→ **任务要求 A**
请将下列数据行中从第一行起直至含有“de Transporte Andrés”的那一行为止的全部内容逐行原样返回，首尾两行均包含在内。

→ **研读文本**
******
该函数已经有跳出功能,不会一直卡住,最多 2 次就会退出去。

说明是大量的进程疯狂地调用 shrink_inactive_list 又被阻塞了一下子,又退出去,又掉进来。所以,不是一直卡死,而是性能瓶颈拥堵在这个地方,congestion.

从上层 systrace 也能看到,很有规律的大概 110ms 一段的 D 状态,一个进程甚至可以持续几十秒。

systrace

说明隔离页面过多,sleep 100ms,猜测目的是:

  • 给时间处理隔离页面,回写文件页到磁盘
  • 是控制并发,也许另一个 cpu 也在同样的回收流程导致隔离页这在时刻变大。

所以初步定了两个方向,疑点:

  • 内存回收瓶颈,内存回收不及时,内存需求量巨大,而 LMK 没触发,内存有很多匿名页,都在回收和回写文件页等。
  • io 读写瓶颈,io 速率慢,某个时间段速率变慢,ufs 频率低,上层读写大量数据,io 占用率过高等。

需要澄清这些疑点,插播一些背景知识.

page cache

导致这个情况的原因是:进程在申请内存的时候,发现该 zone 的 freelist 上已经没有足够的内存可用,所以不得不去从该 zone 的 LRU 链表里回收 inactive 的page,这种情况就是 direct reclaim(直接回收)。direct reclaim 会比较消耗时间的原因是,如果回收的是 dirty page,就会触发磁盘 IO 的操作,它会首先把 dirty page 里面的内容给回写到磁盘作同步,再去把该 page 给放到 freelist 里。

下图来看下 memory,page cache,Disk I/O 的关系。

举个简单的例子,比如我们 open 一个文件时,如果没有使用 O_DIRECT 这个flag,那就是 File I/O, 所有对磁盘文件的访问都要经过内存,内存会把这部分数据给缓存起来;但是如果使用了 O_DIRECT 这个flag,那就是 Direct I/O, 它会绕过内存而去直接访问磁盘,访问的这部分数据也不会被缓存起来,自然性能上会降低很多。

page reclaim

在直观上,我们有一个认知,我们现在读了一个文件,它会被缓存到内存里面,如果接下来的一个月我们一直都不会再次访问它,而且我们这一个月都不会关闭或者重启机器,那么在这一个月之后该文件就不应该再在内存里头了。这就是内核对 page cache 的管理策略:LRU(最近最少使用)。即把最近最少使用的 page cache 给回收为 free pages。(页框回收算法 PFRA 远没有这么简单)

内核的页回收机制有两种:后台周期性回收和直接回收。

  • 后台回收

    有一个内核线程 kswapd 来做,当内存里 free 的 pages 低于一个水位(page_low)时,就会唤醒该内核线程,然后它从 LRU 链表里回收 page cache 到内存的 free_list 里头,它会一直回收直至 free 的 pages 达到另外一个水位 page_high 才停止. 如下图所示,

  • 直接回收

    在发生 page fault/alloc memory 时,没有足够可用的内存,于是线程就自己直接去回收内存,它一次性的会回收 32 个 pages。逻辑过程如下图所示,

所以,在内存优化上:

  • 抬高 watermark 可以间接减少内存回收的并发量,减轻卡在 shrink_inactive_list.
  • 提高回收效率,如 LMK 的效率。

然而,还是没彻底解决这个问题,所以我们把疑点再次指向 io。

尝试抓取更多的信息,来了解触发瓶颈的微观过程。

  • 跑 monkey 增加 io 使用率、io 读写速度监控,以时间片为 100ms,监控连续 D 状态,并收集 D 进程堆栈信息、内存信息等。
  • 打开 ftarce 的 vmscan 和 writeback 两个监控点,apk 监控到持续 D 状态就进dump,从 dump 解析 ftrace,再使用 kernelshark 来观察一些数据。
******
→ **所给资料**
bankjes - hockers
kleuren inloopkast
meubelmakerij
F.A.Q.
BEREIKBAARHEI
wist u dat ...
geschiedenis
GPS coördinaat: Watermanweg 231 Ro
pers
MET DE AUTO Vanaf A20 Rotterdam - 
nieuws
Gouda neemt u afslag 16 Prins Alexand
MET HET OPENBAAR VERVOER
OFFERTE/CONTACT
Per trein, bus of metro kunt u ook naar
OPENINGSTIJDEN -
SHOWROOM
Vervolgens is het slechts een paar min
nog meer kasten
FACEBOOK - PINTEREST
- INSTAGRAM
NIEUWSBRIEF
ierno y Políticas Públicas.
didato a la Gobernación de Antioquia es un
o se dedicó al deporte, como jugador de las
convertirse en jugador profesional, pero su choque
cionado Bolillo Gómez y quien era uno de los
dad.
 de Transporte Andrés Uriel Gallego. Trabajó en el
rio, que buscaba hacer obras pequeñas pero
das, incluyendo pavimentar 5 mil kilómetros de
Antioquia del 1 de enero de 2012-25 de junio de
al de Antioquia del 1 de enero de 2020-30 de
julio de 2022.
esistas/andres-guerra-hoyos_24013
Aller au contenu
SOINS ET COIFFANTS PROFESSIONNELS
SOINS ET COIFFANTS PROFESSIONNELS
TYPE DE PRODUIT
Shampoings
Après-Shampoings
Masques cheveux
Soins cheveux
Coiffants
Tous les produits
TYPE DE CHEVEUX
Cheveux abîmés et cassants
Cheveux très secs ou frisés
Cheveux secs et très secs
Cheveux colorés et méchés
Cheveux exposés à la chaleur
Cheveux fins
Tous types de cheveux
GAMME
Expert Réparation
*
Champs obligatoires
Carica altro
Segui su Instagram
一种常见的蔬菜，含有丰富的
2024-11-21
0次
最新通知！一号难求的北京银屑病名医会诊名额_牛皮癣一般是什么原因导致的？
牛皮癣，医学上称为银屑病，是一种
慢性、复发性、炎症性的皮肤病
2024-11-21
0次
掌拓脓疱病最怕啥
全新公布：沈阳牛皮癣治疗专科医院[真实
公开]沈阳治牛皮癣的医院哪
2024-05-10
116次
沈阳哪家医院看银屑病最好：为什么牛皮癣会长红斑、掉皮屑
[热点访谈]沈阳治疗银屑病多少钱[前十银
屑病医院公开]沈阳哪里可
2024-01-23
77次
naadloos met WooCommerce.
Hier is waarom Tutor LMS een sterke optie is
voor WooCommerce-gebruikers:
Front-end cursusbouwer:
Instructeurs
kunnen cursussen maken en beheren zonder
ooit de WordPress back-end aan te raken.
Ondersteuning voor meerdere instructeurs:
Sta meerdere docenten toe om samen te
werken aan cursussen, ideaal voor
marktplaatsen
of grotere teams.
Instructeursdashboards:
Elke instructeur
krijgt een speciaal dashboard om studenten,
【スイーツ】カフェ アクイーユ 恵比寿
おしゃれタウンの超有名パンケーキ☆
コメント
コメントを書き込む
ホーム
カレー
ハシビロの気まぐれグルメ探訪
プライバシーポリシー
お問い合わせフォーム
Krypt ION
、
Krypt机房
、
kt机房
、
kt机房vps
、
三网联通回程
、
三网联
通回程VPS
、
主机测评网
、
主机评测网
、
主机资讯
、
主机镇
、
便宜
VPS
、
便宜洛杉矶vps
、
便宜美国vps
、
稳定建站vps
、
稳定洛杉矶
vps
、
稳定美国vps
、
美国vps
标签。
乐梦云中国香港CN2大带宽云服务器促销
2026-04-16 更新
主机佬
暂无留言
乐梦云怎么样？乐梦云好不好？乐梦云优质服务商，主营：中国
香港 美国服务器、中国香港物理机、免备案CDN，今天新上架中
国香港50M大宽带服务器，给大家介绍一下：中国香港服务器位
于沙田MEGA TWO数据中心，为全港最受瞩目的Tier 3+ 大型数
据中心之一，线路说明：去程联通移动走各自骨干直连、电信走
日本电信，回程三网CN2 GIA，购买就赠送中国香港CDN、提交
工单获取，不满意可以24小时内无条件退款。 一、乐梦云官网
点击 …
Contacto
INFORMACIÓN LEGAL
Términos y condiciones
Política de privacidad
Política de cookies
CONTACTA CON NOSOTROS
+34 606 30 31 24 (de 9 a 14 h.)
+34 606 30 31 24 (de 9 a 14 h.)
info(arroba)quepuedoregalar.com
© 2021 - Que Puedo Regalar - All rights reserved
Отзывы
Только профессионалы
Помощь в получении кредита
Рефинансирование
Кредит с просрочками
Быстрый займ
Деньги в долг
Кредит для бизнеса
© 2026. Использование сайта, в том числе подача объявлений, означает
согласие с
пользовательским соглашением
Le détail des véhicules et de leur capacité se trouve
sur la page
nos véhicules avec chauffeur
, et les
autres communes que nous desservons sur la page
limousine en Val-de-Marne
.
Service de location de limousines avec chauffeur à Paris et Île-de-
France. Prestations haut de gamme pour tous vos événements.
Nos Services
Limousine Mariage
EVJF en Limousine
******
→ **任务要求 B**
请将研读文本中从“有一个内核线程 kswapd 来做,当内存里”起直至“然而,还是没彻底解决这个问题,所以我们把疑点再次指向 io。”为止的全部文字逐字重新录入。

→ **书面作答 A**
bankjes - hockers
kleuren inloopkast
meubelmakerij
F.A.Q.
BEREIKBAARHEI
wist u dat ...
geschiedenis
GPS coördinaat: Watermanweg 231 Ro
pers
MET DE AUTO Vanaf A20 Rotterdam - 
nieuws
Gouda neemt u afslag 16 Prins Alexand
MET HET OPENBAAR VERVOER
OFFERTE/CONTACT
Per trein, bus of metro kunt u ook naar
OPENINGSTIJDEN -
SHOWROOM
Vervolgens is het slechts een paar min
nog meer kasten
FACEBOOK - PINTEREST
- INSTAGRAM
NIEUWSBRIEF
ierno y Políticas Públicas.
didato a la Gobernación de Antioquia es un
o se dedicó al deporte, como jugador de las
convertirse en jugador profesional, pero su choque
cionado Bolillo Gómez y quien era uno de los
dad.
 de Transporte Andrés Uriel Gallego. Trabajó en el

→ **书面作答 B**
有一个内核线程 kswapd 来做,当内存里 free 的 pages 低于一个水位(page_low)时,就会唤醒该内核线程,然后它从 LRU 链表里回收 page cache 到内存的 free_list 里头,它会一直回收直至 free 的 pages 达到另外一个水位 page_high 才停止. 如下图所示,

  • 直接回收

    在发生 page fault/alloc memory 时,没有足够可用的内存,于是线程就自己直接去回收内存,它一次性的会回收 32 个 pages。逻辑过程如下图所示,

所以,在内存优化上:

  • 抬高 watermark 可以间接减少内存回收的并发量,减轻卡在 shrink_inactive_list.
  • 提高回收效率,如 LMK 的效率。

然而,还是没彻底解决这个问题,所以我们把疑点再次指向 io。